### ABOUT THIS TASK
Whenever a line of the data below holds the string "Response", copy that line.

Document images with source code
____
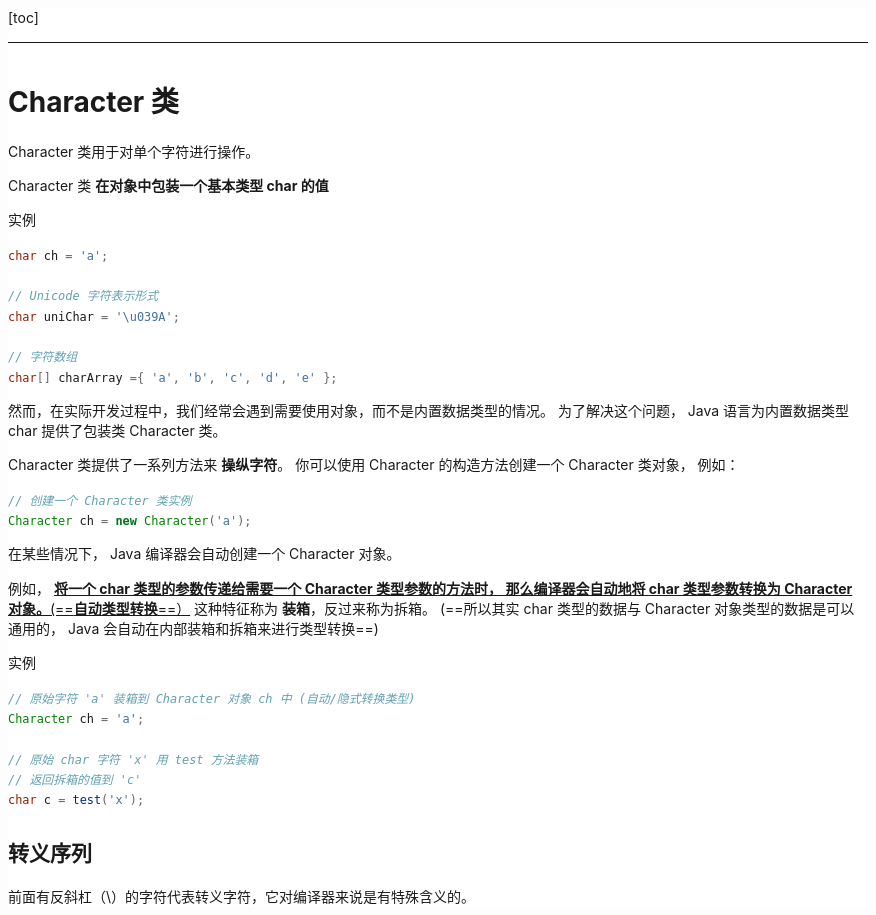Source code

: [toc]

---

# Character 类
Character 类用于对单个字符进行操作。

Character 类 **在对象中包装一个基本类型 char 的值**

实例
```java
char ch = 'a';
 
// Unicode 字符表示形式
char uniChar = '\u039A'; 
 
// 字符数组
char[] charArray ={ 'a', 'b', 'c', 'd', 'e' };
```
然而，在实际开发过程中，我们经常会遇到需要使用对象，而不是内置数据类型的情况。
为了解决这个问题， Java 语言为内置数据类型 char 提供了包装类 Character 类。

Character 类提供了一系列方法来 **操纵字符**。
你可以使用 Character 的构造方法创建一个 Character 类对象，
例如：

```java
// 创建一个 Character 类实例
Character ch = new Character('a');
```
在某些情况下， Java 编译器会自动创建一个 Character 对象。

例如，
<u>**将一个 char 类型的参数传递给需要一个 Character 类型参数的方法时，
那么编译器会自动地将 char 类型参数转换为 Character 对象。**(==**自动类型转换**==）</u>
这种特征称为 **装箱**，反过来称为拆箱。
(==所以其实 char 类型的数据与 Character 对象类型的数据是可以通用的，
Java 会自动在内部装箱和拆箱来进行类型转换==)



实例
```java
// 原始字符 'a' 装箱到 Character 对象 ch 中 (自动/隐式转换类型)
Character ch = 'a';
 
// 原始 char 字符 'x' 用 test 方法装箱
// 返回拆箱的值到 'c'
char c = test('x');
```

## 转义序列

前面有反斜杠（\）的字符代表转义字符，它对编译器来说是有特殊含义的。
____
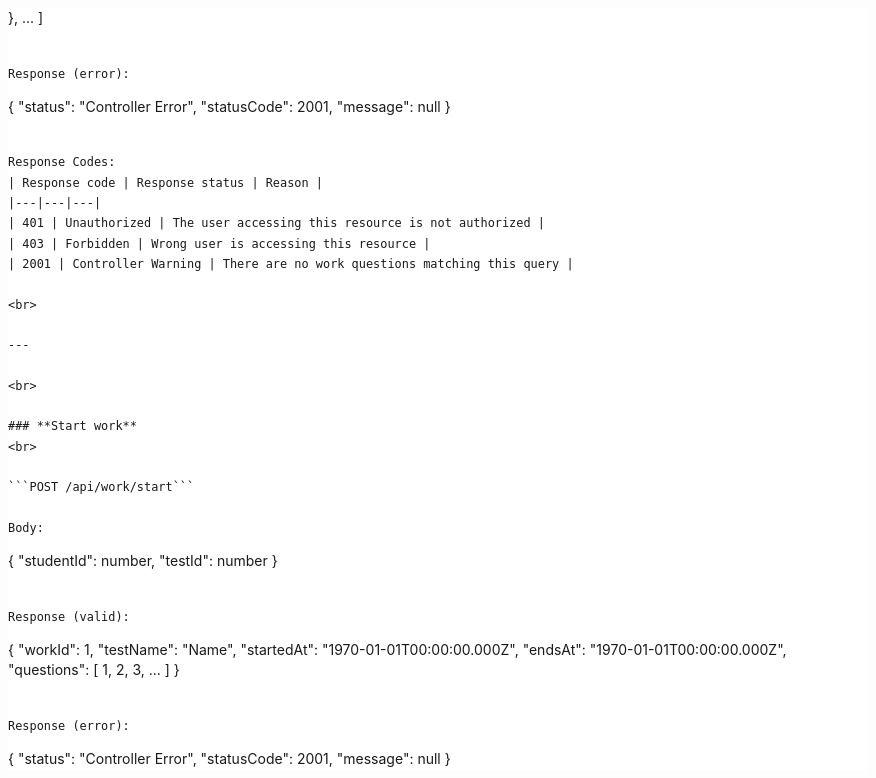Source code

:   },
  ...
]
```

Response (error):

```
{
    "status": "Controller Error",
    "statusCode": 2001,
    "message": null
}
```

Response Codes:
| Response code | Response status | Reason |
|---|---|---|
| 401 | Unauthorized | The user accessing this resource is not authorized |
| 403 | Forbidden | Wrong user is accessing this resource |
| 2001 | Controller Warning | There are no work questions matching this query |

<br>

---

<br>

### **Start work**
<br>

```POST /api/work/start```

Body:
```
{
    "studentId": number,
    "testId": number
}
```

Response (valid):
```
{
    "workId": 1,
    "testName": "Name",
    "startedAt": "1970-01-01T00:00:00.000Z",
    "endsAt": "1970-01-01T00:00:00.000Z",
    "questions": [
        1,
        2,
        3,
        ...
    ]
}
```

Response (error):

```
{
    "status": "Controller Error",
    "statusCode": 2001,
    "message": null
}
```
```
____
### TASK ANSWER
Response (error):
Response Codes:
| Response code | Response status | Reason |
Response (valid):
Response (error):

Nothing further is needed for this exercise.